An Interior Designer’s guide to dressing your sofa with cushions
Dressing with care to showcase your personal style extends beyond your wardrobe, into the home. A prime example: dressing your sofa with cushions. As the star of the sitting room, the sofa earns a lot of attention – as well as use – so it makes sense to want to get its styling right. Whether you’re planning to update a much-loved seat, or want to enhance a new pew (our handy sofa buying guide may have helped you there), soft furnishings are the next step to elevate and personalise both comfort and appearance. Finding the perfect cushions to suit your sofa can be tricky, as it’s not just a case of picking pieces in complementary colours. The style of your sofa, the fabric it’s upholstered in and its size will all factor into your decisions. With this in mind, we asked Sarina Hawkins, our resident Interior Designer, to share her tricks on how to successfully dress a sofa with cushions.
Complement your sitting room
"Before you choose your cushions, you need to think about the style of the room your sofa is in,” says Hawkins. “If you’ve got a very formal room, I would stick to plain velvet designs in really rich colours that will draw your eye in and add a touch of elegance. However, if it’s a more casual and family friendly sitting room, I would usually stay away from velvets – especially if you have small children or pets.” Those decorating the latter should embrace the carefree atmosphere of the space, enhancing the energy with lots of print and colour. “I would look for bright, patterned cushions to make a really eclectic arrangement. The beauty of OKA’s cushions is that you can put any of them together and they will always look good,” says Hawkins.
Match your cushions to the sofa
“Your cushion arrangement should complement the style of your sofa. Think about what fabric it is and what colour it is, and then base your cushions on that,” Hawkins explains. “If you’ve got a very traditional sofa, such as our Coleridge, which evokes that sense of an English country house, I would probably choose one of our cushions that also has that feel – a linen style with fringing or a floral print. If you’ve got a London townhouse, you can get away with being a bit more contemporary and bolder with your patterns.”
When it comes to the classic sofa shapes, the designer has some simple tips for making your arrangement fit in seamlessly with your chosen style:
"I would only put a maximum of three cushions on a Chesterfield. They’ve got that lovely tufting and you won’t want to cover it up. Plus, Chesterfields aren’t really that deep, so if you have too many cushions you won’t be able to sit on it. The styling of this type of sofa is classic, so you really want to embrace that in your cushion choice as well."
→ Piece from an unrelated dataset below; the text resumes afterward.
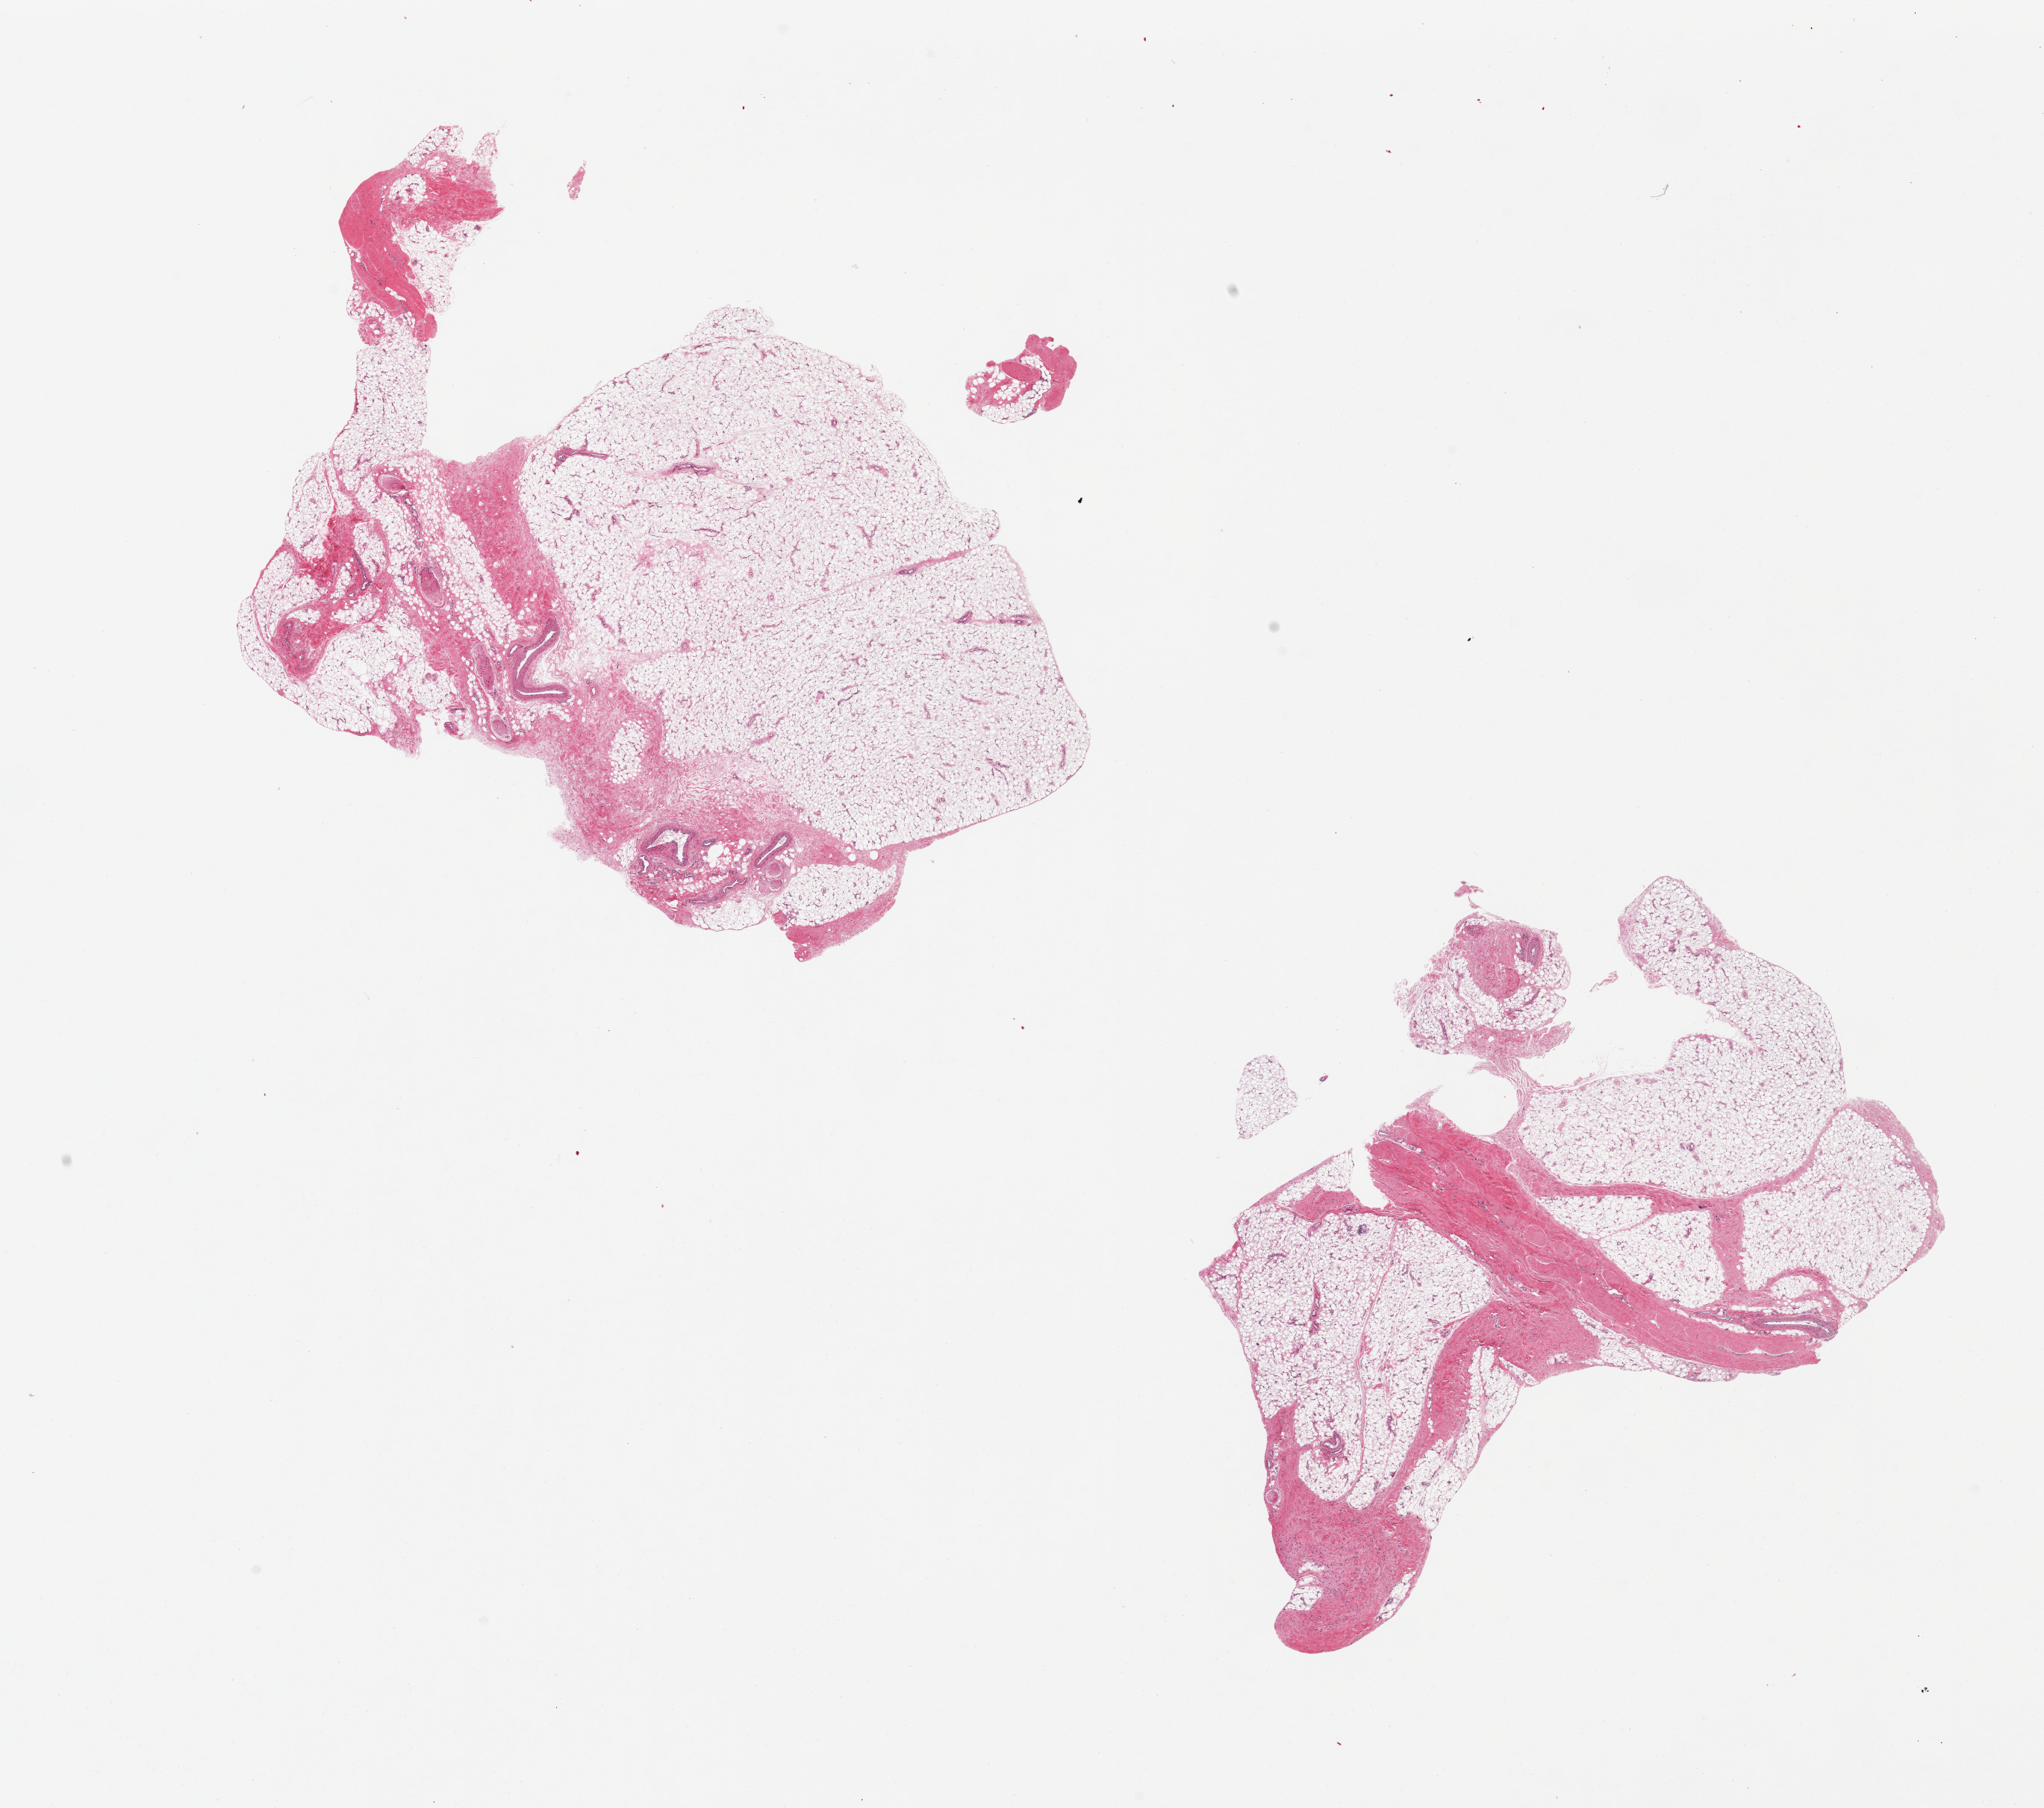
Whole-slide image, haematoxylin and eosin stain, brightfield — low-resolution overview of the scanned area, about 21.7 x 19.2 mm; PAXgene-fixed paraffin-embedded (PFPE) section; target tissue: adipose tissue; tissue donor sample. Donor: male.
Reviewer comment on this tissue sample: 2 pieces; approximately 20% fibrovascular tissue and nerve present.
“Loveseats are tiny, so they don’t require many cushions; for our Avitus, I would only use one cushion, but you might be able to squeeze two onto our Egerton. A Loveseat is meant to be cosy, and cushions always add that comfy feel.”
“It’s really fun to go all out with cushions on modular sofas. Always have an uneven number – you don’t want the arrangement to be too uniform, otherwise it will just look static.”
Look for cushions in contrasting fabrics
“It’s really important to choose cushions that are made from a different material to your sofa, because this will add depth to the whole look,” Hawkins advises. Look for tactile fabrics that will stand out against a contrasting backdrop. “If you have a velvet sofa, for example, I wouldn’t recommend inundating it with velvet cushions. I might throw one rectangular cushion in, or a few background cushions, but at the front I would choose a selection of our silk or plain linen cushions to add a bit of contrast. It’s nice to add something with a really interesting pattern to draw the eye in, too.”
Let patterned sofas take the spotlight
Those with patterned sofas may struggle to find cushions that match; you have to be careful not to neutralise the design. The trick, Hawkins says, is to find styles that will elevate the sofa cushions’ print. “A patterned sofa is meant to be a statement, so you should enhance it rather than detract from it,” the designer advises. “It can be fun to throw a printed cushion on there, but I would only use one as an accent feature – you want the sofa to do the talking. It all depends on the nature of the pattern; I would never pair it with a cushion in the same print, because that’s too much. For example, I would avoid putting a striped cushion on our Tarma sofa, but I might use one of our Nostell cushions to add contrast.”
Change your cushions with the seasons
A quick and easy way to keep your sofa feeling fresh is by switching up your cushions in tandem with the seasons. For a subtle nod to the time of year, Hawkins advises avoiding the obvious colour combinations. “I love to use shades of green as we go into autumn; a lot of people are a bit afraid of green, but it’s such a versatile colour. For winter, I would start reaching for our velvet designs, because they add such warmth to the room, especially in richer colours, such as midnight green, rioja, perfect navy or lead. This is also the time to start embracing prints or heavily embroidered cushions.”
Don’t be afraid to use heavier fabrics in the warmer months though, the designer says: “Everyone wants to feel lighter in spring and summer, but that doesn’t mean they should avoid velvets; we’ve got beautiful shades of blue, teal and hot pink, which I love to contrast with a linen. Linen, by nature, is a more breathable fabric, and feels lovely and airy when it’s hot.”